British author Philippa Gregory poses during the photocall of the TV show 'The White Queen'  on April 8, 2013 in Cannes, sout
British author Philippa Gregory poses during the photocall of the TV show 'The White Queen' on April 8, 2013 in Cannes, southeastern France, during the MIPTV, one of the world's largest broadcasting and audio-visual trade show. AFP PHOTO / VALERY HACHE (Photo credit should read VALERY HACHE/AFP/Getty Images)

Though there are certainly notable exceptions to the rule, women's stories are often missing from the pages of history. Wildly successful British author Philippa Gregory recognizes this, but she hardly accepts it.

Gregory, author of historical fiction hits like The Other Boleyn Girl and The White Queen -- both stories set in Tudor England and adapted for TV and film, (The Other Boleyn Girl in a 2003 TV movie and a 2008 film, The White Queen in a Starz series set to air this year) -- is known for doing meticulous historical research for her work.

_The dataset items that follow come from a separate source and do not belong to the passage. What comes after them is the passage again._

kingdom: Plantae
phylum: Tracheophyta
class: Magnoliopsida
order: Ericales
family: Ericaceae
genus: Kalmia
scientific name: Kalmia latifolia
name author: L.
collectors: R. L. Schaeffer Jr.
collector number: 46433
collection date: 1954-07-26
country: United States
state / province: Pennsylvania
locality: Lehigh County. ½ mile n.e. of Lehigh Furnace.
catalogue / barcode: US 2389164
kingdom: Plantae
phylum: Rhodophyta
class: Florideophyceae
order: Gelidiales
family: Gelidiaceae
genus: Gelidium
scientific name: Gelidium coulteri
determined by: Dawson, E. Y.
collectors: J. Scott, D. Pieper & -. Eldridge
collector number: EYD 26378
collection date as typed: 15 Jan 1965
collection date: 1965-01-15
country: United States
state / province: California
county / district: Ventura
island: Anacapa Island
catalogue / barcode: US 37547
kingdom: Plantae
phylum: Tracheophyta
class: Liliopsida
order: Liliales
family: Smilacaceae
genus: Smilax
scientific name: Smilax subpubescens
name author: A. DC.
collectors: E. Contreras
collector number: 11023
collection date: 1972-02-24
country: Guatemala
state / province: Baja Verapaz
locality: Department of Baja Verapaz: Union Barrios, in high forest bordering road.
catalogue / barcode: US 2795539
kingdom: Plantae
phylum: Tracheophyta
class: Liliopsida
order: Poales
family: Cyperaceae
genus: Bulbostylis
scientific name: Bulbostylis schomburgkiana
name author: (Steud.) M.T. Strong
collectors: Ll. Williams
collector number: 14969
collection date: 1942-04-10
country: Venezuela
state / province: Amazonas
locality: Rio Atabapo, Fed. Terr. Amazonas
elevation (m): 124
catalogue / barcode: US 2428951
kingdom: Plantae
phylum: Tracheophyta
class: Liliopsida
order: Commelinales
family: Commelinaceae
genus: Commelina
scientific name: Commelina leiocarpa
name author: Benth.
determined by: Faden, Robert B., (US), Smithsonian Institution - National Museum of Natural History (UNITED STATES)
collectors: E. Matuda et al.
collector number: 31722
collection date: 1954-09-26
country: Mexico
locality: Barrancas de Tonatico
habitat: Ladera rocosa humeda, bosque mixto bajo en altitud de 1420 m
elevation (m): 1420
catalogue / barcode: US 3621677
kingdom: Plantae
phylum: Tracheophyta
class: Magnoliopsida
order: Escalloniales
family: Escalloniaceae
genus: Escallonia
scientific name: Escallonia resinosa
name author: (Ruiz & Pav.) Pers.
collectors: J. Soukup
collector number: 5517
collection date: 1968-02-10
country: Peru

"The more research I do, the more I think there is an untold history of women," Gregory told The Guardian's Kate Kellaway in a July 27th interview. She also said that although people often assume women who did manage to grace the pages of history books before the women's movement were "exceptional," her research revealed that plenty of women -- in the Tudor era as well as other historical periods -- were "striving for their lives, trying to satisfy their own needs." And those untold stories make for very interesting subject matter.

Women's abilities to advocate for and achieve what they wanted despite such harsh societal constraints is exactly what fascinates Gregory. She told The Washington Post in a March, 2013 interview:

What you see in other extraordinary women of the period [is that] they have no good cards. They don’t even have the right to own property, so they start with nothing, and they’re going to end up with nothing. But along the line, they manage to sometimes plot and sometimes scheme and sometimes fight for a life of their own and for the right to make choices of their own.

But despite the obvious progress women have made since the Tudor era, Gregory believes that not quite enough has changed. She told Kellaway:

In the medieval world, patriarchy is naked. Nobody pretends to respect women. Women are criticised as sexually uncontrollable or stupid. In our society, you'll sometimes get a remnant of this -- you know, when a man wants to help park your car. It is an absolute insult.

Reading about Gregory's dedication to telling women's stories, makes us want to check out "The White Queen" when it airs in the U.S. on August 10th. More strong, female characters gracing our small screens is always a good thing.